Ma sa osservare, Jep. La
sua capacità critica non è stata del tutto affossata da questa vita, Sa
scorgere angoli e colori di Roma, la corsa di un bambino e il suono delle
campane. Ed è ancora la musica sacra a fare da contrappunto ai momenti in cui
il bello ed il vero emergono, riuscendo a squarciare il velo di una non-vita. E
sa essere critico, Jep, più conscio dei suoi stessi simili, bacchettandoli
quando si prendono troppo sul serio: «Sull’orlo della disperazione, non ci
resta che farci compagnia, prenderci un po’ in giro».
Numerosi personaggi
ruotano attorno al protagonista, senza però acquisire mai una fisionomia ben
precisa. C’è Ramona, l’amica genuina, più vera di quelli solitamente
frequentati da Jep. Ma è solo una meteora. C’è l’amico poeta che non sfonda e,
sconfitto nella sua “lotta” con la Capitale, se ne torna in provincia.

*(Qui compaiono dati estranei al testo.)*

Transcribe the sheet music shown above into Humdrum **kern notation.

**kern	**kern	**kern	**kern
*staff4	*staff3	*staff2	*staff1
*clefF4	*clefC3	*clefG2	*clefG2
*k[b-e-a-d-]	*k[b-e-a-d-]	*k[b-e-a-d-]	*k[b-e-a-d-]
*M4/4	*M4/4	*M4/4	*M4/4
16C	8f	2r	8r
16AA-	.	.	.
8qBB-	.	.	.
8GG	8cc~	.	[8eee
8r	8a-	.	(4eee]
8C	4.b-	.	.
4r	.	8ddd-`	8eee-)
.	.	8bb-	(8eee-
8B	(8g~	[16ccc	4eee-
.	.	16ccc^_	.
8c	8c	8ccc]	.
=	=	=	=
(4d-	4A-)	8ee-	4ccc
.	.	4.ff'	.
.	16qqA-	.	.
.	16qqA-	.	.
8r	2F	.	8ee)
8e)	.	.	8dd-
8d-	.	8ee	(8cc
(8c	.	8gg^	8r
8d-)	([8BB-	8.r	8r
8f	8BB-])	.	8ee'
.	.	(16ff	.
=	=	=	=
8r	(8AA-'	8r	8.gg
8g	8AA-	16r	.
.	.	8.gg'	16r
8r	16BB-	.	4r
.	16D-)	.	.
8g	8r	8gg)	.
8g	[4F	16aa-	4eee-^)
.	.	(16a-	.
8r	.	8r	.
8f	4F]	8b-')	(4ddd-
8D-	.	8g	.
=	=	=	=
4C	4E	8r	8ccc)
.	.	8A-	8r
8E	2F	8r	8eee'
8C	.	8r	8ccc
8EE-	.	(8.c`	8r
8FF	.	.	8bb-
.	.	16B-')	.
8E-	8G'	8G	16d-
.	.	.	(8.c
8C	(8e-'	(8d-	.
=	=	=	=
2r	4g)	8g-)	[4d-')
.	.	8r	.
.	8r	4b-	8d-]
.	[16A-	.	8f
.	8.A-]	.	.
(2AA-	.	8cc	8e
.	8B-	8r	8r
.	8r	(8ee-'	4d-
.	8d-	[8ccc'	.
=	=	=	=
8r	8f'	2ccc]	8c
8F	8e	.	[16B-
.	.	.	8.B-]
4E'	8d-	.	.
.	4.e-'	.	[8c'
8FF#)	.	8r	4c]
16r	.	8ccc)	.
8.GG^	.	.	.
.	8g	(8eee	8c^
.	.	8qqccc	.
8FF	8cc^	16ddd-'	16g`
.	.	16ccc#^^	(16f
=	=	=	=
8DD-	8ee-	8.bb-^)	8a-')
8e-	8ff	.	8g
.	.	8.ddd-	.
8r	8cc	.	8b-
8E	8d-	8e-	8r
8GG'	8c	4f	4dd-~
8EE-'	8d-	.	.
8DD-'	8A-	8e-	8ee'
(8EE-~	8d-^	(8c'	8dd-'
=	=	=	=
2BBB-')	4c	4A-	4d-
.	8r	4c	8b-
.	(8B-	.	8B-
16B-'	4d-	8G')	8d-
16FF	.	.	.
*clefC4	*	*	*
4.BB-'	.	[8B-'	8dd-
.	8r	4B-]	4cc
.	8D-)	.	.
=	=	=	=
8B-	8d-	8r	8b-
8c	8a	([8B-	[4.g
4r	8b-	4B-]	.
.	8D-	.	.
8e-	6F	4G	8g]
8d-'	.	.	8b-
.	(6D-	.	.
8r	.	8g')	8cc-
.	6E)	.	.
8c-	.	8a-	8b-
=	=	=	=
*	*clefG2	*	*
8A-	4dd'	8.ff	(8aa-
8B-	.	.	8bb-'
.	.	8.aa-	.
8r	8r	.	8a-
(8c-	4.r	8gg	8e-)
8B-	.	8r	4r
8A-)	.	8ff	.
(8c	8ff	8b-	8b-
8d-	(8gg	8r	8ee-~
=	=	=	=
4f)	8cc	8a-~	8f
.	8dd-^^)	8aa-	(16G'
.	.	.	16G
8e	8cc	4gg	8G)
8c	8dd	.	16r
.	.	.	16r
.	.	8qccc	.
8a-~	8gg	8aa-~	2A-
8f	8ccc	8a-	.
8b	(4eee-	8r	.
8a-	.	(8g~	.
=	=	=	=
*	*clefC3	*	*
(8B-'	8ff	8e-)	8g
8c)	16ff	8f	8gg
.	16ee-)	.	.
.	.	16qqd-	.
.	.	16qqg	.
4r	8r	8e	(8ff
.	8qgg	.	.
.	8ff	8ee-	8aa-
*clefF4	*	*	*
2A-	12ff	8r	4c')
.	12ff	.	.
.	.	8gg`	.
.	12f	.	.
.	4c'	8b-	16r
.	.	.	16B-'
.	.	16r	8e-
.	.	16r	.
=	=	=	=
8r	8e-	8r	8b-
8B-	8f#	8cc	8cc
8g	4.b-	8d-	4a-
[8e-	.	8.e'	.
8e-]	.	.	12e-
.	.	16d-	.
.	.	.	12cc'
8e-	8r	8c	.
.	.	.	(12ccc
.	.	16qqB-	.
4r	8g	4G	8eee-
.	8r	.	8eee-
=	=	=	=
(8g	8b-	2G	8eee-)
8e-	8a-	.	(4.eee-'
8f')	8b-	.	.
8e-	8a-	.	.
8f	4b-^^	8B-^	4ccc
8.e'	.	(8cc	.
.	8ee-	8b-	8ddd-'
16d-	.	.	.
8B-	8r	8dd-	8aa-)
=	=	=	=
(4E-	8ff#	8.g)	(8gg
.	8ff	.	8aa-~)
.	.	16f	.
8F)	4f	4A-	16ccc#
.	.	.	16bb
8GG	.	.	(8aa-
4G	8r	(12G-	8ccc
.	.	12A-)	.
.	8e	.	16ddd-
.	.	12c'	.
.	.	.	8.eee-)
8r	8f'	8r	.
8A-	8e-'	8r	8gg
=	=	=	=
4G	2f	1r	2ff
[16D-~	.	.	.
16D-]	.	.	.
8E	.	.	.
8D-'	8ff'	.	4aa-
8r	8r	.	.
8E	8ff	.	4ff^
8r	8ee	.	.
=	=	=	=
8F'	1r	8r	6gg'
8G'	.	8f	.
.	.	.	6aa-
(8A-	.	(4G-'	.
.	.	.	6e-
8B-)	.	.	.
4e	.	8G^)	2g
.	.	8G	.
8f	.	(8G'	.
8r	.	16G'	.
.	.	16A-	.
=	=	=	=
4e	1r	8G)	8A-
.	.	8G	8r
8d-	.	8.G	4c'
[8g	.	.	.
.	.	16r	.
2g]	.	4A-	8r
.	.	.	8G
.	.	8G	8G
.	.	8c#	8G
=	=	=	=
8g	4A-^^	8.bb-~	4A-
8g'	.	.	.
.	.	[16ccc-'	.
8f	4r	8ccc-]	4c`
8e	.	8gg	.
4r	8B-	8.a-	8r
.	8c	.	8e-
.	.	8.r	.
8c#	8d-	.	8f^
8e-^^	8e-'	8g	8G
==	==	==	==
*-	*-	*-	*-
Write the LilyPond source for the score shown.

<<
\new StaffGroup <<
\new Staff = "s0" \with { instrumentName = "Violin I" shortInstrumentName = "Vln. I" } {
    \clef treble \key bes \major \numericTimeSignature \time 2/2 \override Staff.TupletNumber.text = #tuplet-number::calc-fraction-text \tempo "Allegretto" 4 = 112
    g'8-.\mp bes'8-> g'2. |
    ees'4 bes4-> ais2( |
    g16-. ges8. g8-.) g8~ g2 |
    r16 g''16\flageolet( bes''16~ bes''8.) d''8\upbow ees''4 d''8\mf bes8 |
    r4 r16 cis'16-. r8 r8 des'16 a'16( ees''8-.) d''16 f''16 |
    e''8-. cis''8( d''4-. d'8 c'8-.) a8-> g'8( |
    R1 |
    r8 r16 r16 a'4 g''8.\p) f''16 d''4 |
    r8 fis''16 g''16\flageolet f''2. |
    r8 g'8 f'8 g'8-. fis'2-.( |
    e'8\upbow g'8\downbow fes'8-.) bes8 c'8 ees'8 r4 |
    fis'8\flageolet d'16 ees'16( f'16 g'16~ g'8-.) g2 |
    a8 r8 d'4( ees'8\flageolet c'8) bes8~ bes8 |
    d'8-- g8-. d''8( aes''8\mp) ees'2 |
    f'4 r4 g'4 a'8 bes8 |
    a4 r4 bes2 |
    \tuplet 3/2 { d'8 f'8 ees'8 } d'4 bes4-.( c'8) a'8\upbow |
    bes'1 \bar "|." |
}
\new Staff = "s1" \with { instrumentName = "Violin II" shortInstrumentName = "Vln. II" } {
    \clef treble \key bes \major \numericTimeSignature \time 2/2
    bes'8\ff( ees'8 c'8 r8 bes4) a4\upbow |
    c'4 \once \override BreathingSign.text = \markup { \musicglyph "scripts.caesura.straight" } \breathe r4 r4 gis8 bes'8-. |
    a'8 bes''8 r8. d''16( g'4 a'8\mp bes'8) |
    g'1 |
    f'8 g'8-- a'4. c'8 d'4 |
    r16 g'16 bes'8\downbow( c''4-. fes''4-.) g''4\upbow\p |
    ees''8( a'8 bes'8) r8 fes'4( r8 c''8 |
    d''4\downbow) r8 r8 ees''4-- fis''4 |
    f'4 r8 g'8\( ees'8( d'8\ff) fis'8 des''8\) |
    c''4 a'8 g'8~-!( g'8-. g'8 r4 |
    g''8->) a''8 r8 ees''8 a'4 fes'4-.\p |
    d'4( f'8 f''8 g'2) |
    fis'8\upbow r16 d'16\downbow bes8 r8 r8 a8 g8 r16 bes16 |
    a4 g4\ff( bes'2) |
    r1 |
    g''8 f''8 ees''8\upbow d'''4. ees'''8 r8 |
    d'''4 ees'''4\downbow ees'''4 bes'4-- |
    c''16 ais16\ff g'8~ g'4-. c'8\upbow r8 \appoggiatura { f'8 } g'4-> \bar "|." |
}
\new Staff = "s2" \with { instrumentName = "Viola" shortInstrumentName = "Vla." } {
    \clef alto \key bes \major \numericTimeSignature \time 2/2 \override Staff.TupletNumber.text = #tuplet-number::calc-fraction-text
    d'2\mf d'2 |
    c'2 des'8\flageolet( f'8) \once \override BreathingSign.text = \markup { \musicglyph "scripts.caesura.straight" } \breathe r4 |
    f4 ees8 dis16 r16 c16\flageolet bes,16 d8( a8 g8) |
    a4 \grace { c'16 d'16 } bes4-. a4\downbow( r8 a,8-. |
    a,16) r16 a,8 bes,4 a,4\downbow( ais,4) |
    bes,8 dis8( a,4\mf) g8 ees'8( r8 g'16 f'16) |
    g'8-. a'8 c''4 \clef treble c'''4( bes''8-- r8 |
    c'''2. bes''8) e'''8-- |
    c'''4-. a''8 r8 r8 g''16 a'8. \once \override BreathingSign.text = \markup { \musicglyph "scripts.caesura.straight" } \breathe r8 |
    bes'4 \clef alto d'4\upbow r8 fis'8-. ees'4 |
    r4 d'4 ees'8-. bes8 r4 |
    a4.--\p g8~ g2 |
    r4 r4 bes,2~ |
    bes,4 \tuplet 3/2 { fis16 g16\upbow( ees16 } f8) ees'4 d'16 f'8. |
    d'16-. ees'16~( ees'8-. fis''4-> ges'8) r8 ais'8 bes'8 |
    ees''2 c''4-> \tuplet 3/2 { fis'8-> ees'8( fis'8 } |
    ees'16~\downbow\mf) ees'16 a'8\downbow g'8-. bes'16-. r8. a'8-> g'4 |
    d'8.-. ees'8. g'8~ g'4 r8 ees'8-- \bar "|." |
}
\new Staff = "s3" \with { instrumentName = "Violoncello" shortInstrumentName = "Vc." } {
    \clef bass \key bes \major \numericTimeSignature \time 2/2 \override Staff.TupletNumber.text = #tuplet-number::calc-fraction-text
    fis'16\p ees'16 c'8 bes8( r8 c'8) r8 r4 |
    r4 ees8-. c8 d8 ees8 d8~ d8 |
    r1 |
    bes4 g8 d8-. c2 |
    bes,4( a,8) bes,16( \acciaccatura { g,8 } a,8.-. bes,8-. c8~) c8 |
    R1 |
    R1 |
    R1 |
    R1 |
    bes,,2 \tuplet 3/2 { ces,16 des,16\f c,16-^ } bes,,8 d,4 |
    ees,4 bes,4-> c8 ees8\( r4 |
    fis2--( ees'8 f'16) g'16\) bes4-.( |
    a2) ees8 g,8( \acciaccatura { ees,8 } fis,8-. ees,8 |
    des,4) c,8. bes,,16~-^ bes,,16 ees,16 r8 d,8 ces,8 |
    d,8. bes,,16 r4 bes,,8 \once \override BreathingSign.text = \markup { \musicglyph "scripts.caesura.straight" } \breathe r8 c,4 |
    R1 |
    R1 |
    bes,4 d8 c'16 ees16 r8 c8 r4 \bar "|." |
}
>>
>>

E poi c’è il ricordo dell’amore
di un tempo a rappresentare le opportunità perse, il momento in cui tutto si
poteva ancora fare. Una vita in potenza che oramai vive solo nella memoria.
Sì, è tutto esagerato nel
film senza trama di Paolo Sorrentino, tutto esasperato fino al ridicolo. È un
ritratto impietoso di certa umanità, varia. Addirittura troppo caricaturale per
essere sufficientemente intensa. Le rifatte (e i rifatti) seriali, in fila dal
santone del moderno culto del fisico, fisico che deve rimanere sempre uguale a
se stesso e finisce con l’essere deformato in maschere orribili e uniformate.
Non manca – siamo a Roma! – il clero, gli alti prelati dediti più alla bella
vita che alla spiritualità, più avvezzi a disquisire di pietanze gourmet che ad affrontare i temi della fede.
Inquietante l’umanità
tratteggiata ne La Grande Bellezza. Roma, per forza indifferente, fa da sfondo
ad una messinscena grottesca. Il film è spesso surreale e visionario,
spiazzante.
Ma non del tutto privo di
speranza. Qualcuno, come sembra succedere allo stesso Gambardella, può forse
anche salvarsi. Ed è proprio grazie alla Grande Bellezza che gli appare fugace,
che Jep recupera la consapevolezza. E decide di riprendere a scrivere,
ricucendo – anche se in ritardo – con l’io di decenni prima. Perché, in fondo,
per usare le sue parole, «è tutto sedimentato sotto il chiacchiericcio e il
rumore, il silenzio e il sentimento, l’emozione e la paura… Gli sparuti
incostanti sprazzi di bellezza. E poi lo squallore disgraziato e l’uomo
miserabile».
Bella recensione.
RispondiEliminaMi fa piacere che tu veda una speranza. Io non ne vedo. O meglio: non ne vedo in relazione a possibili cambiamenti.
Jep è in fondo felice della vita che conduce, perché parte dal presupposto che nulla può essere cambiato e tutto e disperazione. E dunque è meglio godersela con vista sul Colosseo!
Grazie!
EliminaSai, io una forma di redenzione l'ho vista nella sua progressiva acquisizione di consapevolezza, fino al ritorno alle radici (tramite i ricordi) e al desiderio di scrivere. Come se - dopo una lunga parentesi - riuscisse a tornare veramente se stesso.